Multi-source Information Integration: AI agents need to access multiple websites and integrate information from different sources to find the answers to questions. For example, a typical question may require the agent to visit various websites, such as sports event records and referee information, before arriving at the correct answer.
Reasoning and Search Strategies: Beyond simple information retrieval, AI agents also need to possess strong reasoning capabilities to logically analyze and synthesize information based on retrieved data. For instance, the Deep Research model performs excellently in BrowseComp because it can autonomously adjust its search strategies and dynamically optimize the search path based on retrieval results.
Dynamic Adaptability: AI agents need to have dynamic adaptability, enabling them to quickly react and adjust their search strategies based on various types of information encountered during the search process. This adaptability allows agents to more effectively locate target information in complex network environments.
Impact of Computational Resources: Test results show that increasing computational resources can significantly enhance the performance of AI agents in complex web browsing tasks. More computational resources allow agents to explore more search paths, thereby increasing the probability of finding the correct answers.
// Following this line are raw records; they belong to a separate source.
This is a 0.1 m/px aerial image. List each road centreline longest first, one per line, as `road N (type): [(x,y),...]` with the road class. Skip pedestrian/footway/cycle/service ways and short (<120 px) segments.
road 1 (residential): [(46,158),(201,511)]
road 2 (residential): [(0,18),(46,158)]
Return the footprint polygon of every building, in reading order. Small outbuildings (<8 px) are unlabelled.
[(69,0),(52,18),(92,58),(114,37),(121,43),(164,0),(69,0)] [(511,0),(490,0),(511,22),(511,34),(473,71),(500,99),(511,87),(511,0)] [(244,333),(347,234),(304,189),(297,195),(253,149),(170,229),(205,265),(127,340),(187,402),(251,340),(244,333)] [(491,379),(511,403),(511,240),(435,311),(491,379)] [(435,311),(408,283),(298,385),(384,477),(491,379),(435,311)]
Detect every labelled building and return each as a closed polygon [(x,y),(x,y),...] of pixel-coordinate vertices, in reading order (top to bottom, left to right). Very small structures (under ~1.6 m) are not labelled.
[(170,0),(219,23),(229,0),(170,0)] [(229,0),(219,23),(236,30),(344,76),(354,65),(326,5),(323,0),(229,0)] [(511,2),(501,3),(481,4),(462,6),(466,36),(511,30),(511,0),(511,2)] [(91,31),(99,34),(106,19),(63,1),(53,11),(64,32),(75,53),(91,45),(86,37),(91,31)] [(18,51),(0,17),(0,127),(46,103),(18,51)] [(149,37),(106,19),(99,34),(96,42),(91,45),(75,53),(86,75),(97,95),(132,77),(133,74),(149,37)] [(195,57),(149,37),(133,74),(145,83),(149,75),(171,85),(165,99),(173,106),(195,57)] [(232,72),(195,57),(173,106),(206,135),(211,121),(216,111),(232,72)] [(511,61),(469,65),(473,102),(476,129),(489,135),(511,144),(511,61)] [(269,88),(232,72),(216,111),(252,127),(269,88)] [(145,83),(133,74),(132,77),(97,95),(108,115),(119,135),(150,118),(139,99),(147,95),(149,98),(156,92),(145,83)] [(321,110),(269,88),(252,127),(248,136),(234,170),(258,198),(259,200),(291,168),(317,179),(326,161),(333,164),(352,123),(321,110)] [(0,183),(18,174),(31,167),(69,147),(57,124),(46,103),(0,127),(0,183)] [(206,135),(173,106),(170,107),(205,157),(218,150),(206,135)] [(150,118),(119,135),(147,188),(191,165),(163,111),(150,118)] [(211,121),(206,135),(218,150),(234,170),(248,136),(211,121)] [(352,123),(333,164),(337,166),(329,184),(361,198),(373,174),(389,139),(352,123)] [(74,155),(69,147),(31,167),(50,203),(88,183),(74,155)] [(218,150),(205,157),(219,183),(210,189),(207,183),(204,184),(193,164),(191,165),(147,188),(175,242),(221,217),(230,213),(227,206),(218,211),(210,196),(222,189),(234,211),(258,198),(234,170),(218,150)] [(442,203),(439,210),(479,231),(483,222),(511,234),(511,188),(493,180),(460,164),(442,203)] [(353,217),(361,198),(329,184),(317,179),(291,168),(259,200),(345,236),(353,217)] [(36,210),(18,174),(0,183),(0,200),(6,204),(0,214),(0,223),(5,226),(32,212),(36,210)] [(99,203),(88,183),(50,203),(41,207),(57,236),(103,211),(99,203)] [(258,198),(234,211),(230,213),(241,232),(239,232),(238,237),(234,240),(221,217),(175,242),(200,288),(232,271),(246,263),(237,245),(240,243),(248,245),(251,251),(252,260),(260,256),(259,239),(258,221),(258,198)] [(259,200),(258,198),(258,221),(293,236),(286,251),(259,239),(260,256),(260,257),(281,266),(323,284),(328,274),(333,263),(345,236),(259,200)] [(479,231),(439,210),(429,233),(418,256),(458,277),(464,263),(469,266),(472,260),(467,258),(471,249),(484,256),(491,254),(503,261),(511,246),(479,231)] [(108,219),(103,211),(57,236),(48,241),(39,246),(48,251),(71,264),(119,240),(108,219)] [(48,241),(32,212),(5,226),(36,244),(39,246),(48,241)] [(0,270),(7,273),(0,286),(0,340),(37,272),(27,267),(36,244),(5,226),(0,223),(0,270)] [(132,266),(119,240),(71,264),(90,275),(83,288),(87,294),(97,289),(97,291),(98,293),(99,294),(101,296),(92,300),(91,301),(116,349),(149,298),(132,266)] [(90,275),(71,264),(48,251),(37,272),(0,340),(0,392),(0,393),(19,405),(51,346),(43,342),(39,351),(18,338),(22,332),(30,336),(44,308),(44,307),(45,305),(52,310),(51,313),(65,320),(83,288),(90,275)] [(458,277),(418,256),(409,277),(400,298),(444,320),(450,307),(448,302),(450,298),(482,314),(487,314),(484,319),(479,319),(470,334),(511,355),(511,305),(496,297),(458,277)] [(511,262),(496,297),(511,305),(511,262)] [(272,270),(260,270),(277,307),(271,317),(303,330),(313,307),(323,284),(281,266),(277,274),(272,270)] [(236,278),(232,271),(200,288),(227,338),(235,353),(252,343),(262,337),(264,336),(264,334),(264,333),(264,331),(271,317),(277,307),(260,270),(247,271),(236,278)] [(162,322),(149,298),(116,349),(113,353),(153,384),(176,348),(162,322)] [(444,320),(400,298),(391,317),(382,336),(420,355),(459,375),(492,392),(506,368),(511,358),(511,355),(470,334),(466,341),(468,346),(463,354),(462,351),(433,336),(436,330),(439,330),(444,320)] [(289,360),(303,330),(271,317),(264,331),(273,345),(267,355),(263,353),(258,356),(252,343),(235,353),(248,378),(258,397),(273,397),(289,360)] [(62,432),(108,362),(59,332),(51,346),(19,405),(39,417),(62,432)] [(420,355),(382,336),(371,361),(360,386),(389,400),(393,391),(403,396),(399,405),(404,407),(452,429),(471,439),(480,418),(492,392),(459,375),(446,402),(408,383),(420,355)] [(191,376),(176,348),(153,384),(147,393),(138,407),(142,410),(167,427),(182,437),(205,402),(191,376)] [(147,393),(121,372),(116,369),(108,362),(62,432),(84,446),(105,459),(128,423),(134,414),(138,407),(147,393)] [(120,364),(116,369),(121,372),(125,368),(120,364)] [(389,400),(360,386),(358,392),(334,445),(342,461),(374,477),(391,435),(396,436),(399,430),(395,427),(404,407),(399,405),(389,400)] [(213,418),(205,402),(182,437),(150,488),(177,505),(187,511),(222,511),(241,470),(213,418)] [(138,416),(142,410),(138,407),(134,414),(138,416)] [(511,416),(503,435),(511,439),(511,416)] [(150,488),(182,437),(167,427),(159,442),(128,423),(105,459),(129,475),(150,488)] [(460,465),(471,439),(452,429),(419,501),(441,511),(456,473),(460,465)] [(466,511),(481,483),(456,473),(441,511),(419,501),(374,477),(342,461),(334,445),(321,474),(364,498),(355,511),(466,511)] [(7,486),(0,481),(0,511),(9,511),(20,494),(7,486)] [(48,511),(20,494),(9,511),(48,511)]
The model performance of BrowseComp

GPT-4o and GPT-4.5: Both models perform poorly on BrowseComp, with accuracy rates of 0.6% and 0.9%, respectively. Even after enabling the browsing function for GPT-4o, the accuracy only increased from 0.6% to 1.9%. This indicates that simply endowing the model with browsing capabilities cannot effectively solve the complex problems in BrowseComp.
OpenAI o1 model: Although it lacks browsing capabilities, it demonstrates a strong reasoning ability, achieving an accuracy rate of 9.9%. This highlights the importance of reasoning skills in web-based tasks. Even without the ability to directly retrieve information from the internet, the model can find answers to certain questions through in-depth reasoning based on existing knowledge.
Deep Research Model: It is the latest Agent model released by OpenAI and performs the best in the BrowseComp test, with an accuracy rate as high as 51.5%. The model can use browsing tools efficiently and deeply analyze and comprehensively process the retrieved information. The Deep Research Model has strong adaptability and can quickly respond and adjust the search strategy based on various types of information obtained during the search process.

The project address of BrowseComp

Project official website: https://openai.com/index/browsecomp/
Github repository: https://github.com/openai/simple-evals
Technical Paper: https://cdn.openai.com/pdf/5e10f4ab-d6f7-442e-9508-59515c65e35d/browsecomp.pdf

Application scenarios of BrowseComp

Enterprise Knowledge Library Intelligent Retrieval: It can be used for intelligent retrieval in enterprise knowledge libraries. For example, a large number of research documents can be transformed into an intelligent Q&A system, improving the information query efficiency of R & D personnel.
E-commerce Product Shopping Guide: In the e-commerce field, it can be used to build an intelligent shopping guide system to help users quickly find products that meet complex needs.
Government Information Disclosure Service: Government agencies can use it to provide more efficient information disclosure services, helping the public quickly obtain the required policies, regulations and other information.
Research and Development: Researchers can use it to test and improve the reasoning and search strategies of AI models, promoting the further development of AI technology in the field of information retrieval.